*REQUIREMENT:* Please report every line in the entries that contains the string "size".

Document layout analysis data
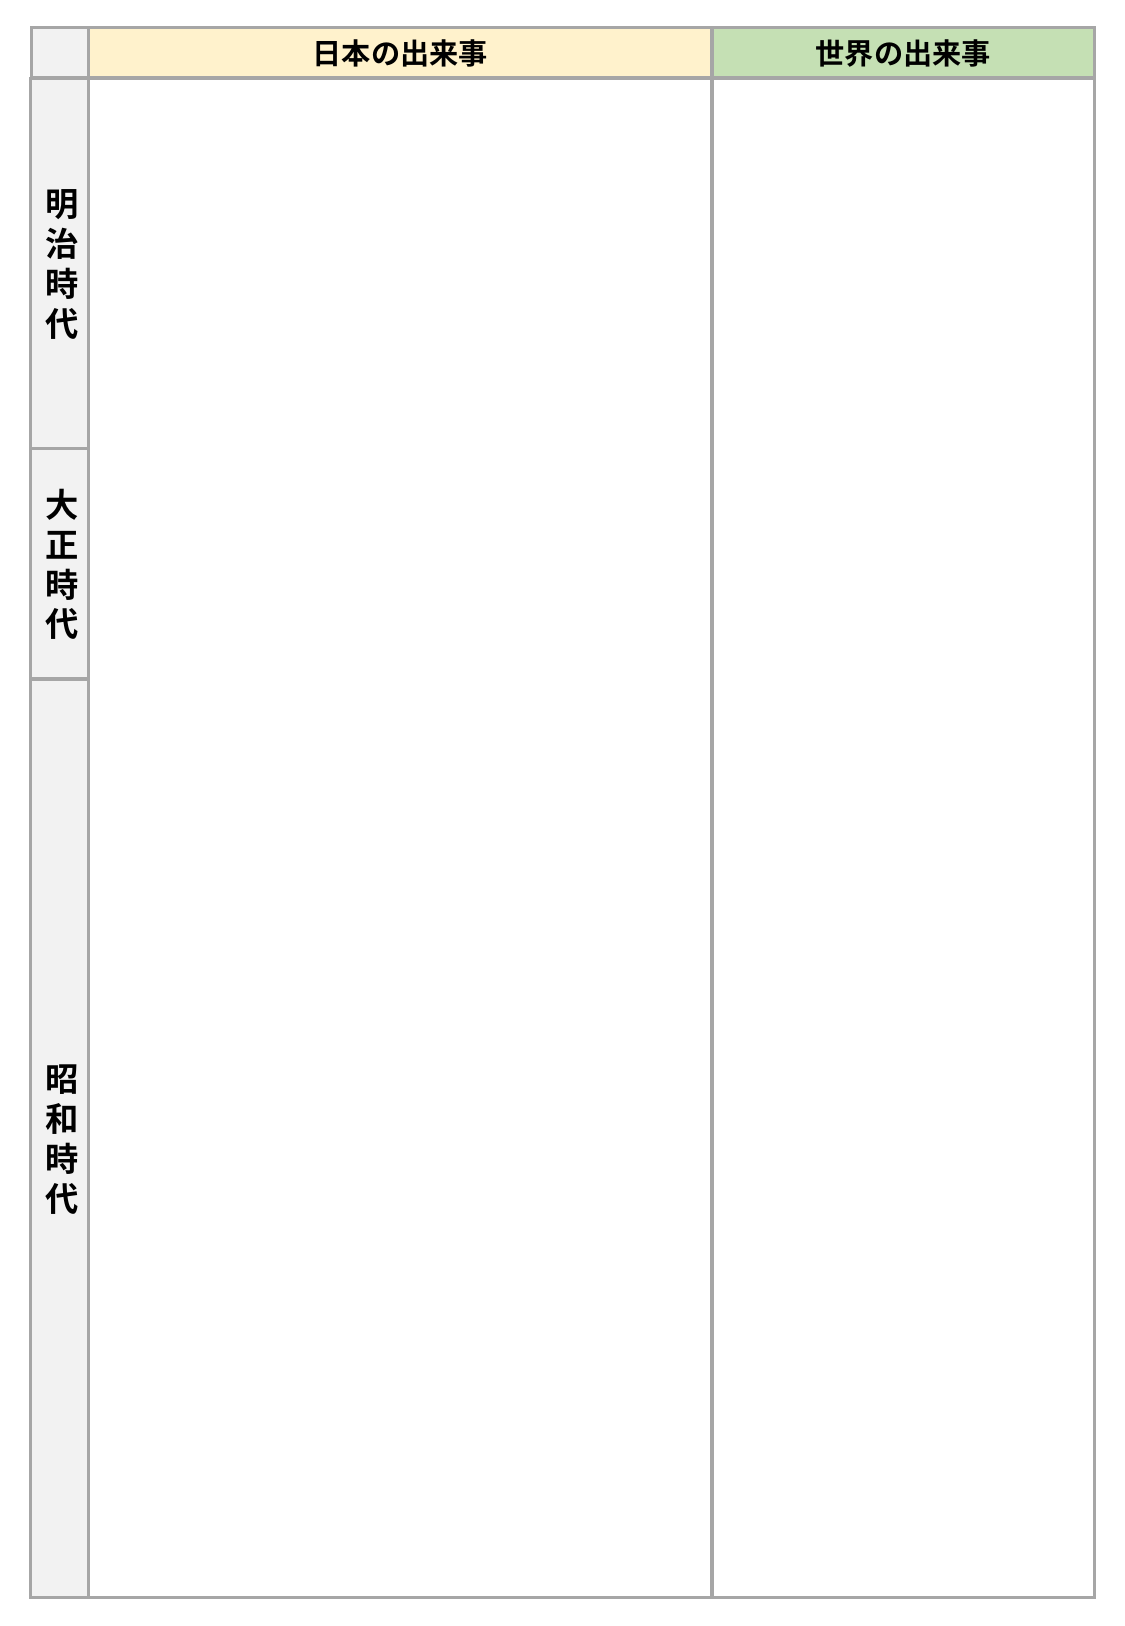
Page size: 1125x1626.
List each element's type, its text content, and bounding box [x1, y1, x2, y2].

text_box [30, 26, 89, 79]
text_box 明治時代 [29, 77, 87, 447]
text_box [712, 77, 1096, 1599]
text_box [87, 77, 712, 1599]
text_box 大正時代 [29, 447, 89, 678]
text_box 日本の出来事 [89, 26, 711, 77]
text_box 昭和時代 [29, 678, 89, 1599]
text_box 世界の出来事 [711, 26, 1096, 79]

==

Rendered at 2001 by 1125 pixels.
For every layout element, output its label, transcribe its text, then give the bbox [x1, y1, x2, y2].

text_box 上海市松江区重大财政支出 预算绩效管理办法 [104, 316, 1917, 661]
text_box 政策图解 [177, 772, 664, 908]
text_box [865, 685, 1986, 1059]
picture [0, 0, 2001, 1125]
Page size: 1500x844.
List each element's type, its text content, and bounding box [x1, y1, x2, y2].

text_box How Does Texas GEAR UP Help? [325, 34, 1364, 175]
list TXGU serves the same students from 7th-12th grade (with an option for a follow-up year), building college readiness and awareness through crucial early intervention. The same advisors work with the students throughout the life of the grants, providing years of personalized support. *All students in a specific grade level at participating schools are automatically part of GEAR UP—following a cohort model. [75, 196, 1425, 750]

*OUTPUT FOR THIS TASK:*
Page size: 1125x1626.
Page size: 1500x844.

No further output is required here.